** Opening INPUT DATA block **

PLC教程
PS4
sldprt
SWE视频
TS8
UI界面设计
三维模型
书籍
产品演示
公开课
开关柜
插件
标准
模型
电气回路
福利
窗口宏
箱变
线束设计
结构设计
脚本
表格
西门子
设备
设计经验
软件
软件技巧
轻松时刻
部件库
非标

** Closing INPUT DATA block **
** Opening INPUT DATA block **

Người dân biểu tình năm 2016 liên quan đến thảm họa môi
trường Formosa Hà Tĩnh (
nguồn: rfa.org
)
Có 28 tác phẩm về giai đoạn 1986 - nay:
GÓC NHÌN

** Closing INPUT DATA block **

■ **EXERCISE**:
Please pick out every line of the material that contains the word "thảm", copying each one in full.

■ **ANSWER TO THIS PROBLEM**:
Người dân biểu tình năm 2016 liên quan đến thảm họa môi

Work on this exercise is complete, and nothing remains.